_Input for this task_.
────
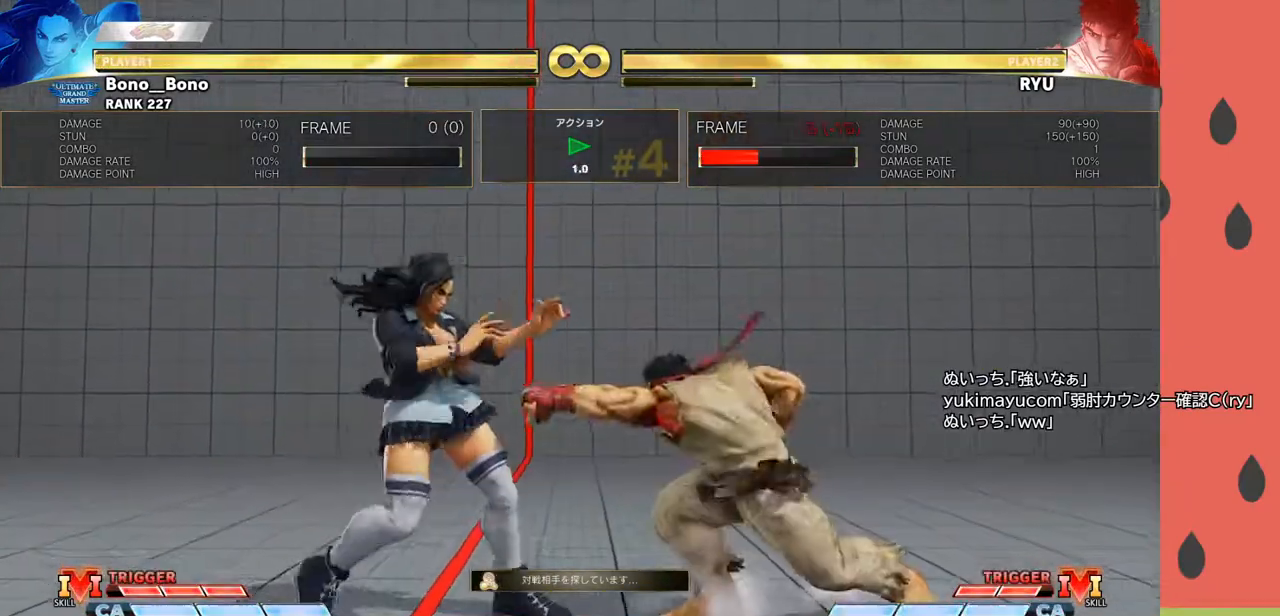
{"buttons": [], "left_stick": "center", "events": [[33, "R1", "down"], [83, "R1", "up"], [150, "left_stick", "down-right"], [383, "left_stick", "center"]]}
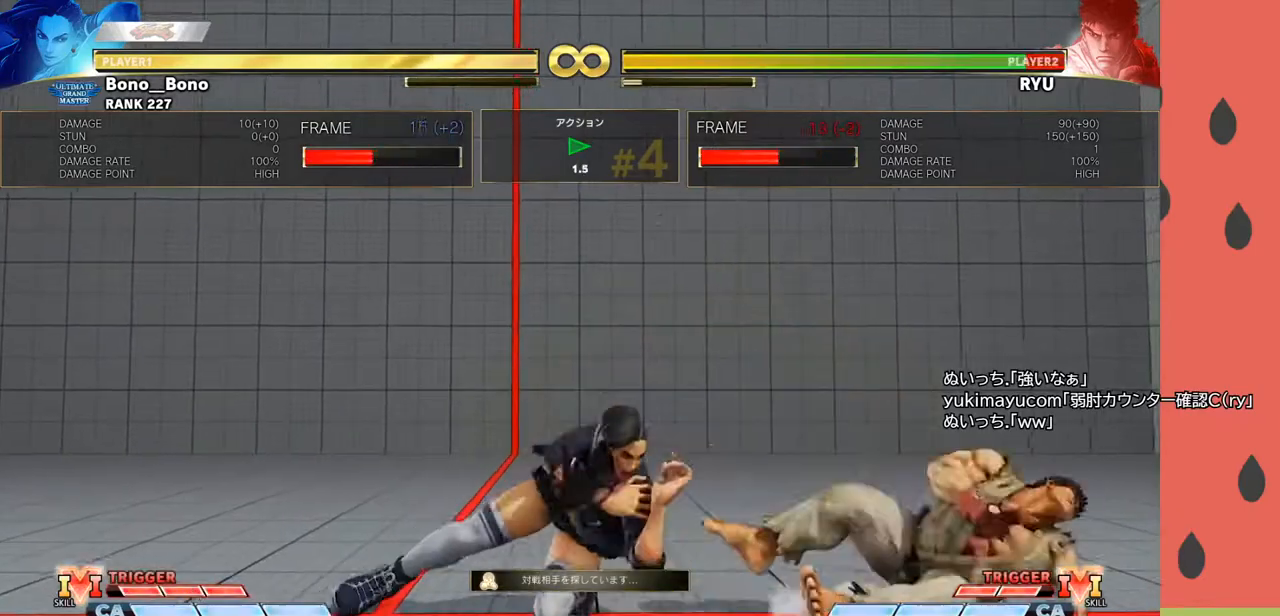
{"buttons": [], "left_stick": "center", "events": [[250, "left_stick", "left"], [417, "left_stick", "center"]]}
────
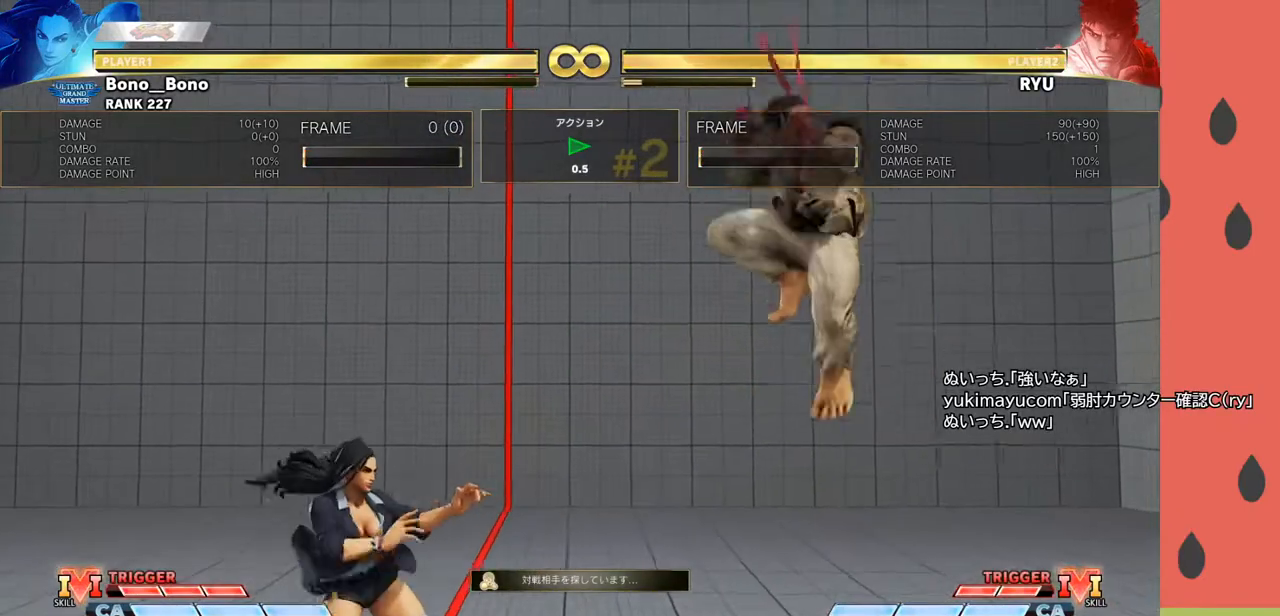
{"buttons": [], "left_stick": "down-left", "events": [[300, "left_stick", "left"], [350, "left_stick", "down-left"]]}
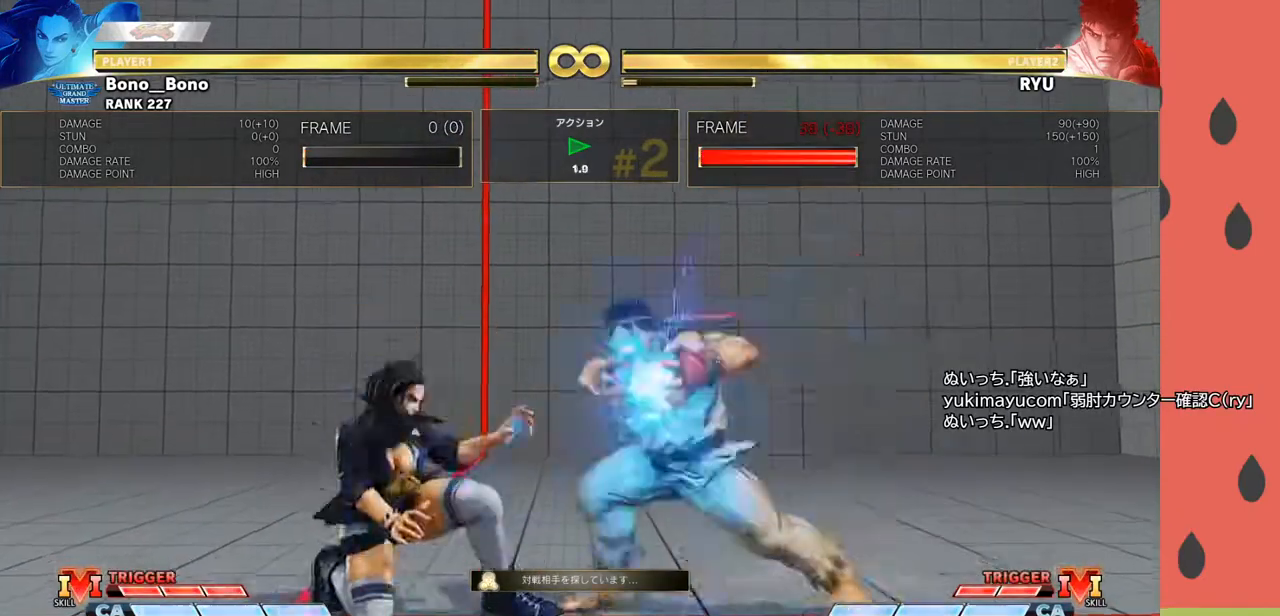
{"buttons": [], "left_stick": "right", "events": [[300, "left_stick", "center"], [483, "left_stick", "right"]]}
────
_About this task_.
Only lines holding "down" are wanted; copy all of them from the listing.

_Output_.
{"buttons": [], "left_stick": "center", "events": [[33, "R1", "down"], [83, "R1", "up"], [150, "left_stick", "down-right"], [383, "left_stick", "center"]]}
{"buttons": [], "left_stick": "down-left", "events": [[300, "left_stick", "left"], [350, "left_stick", "down-left"]]}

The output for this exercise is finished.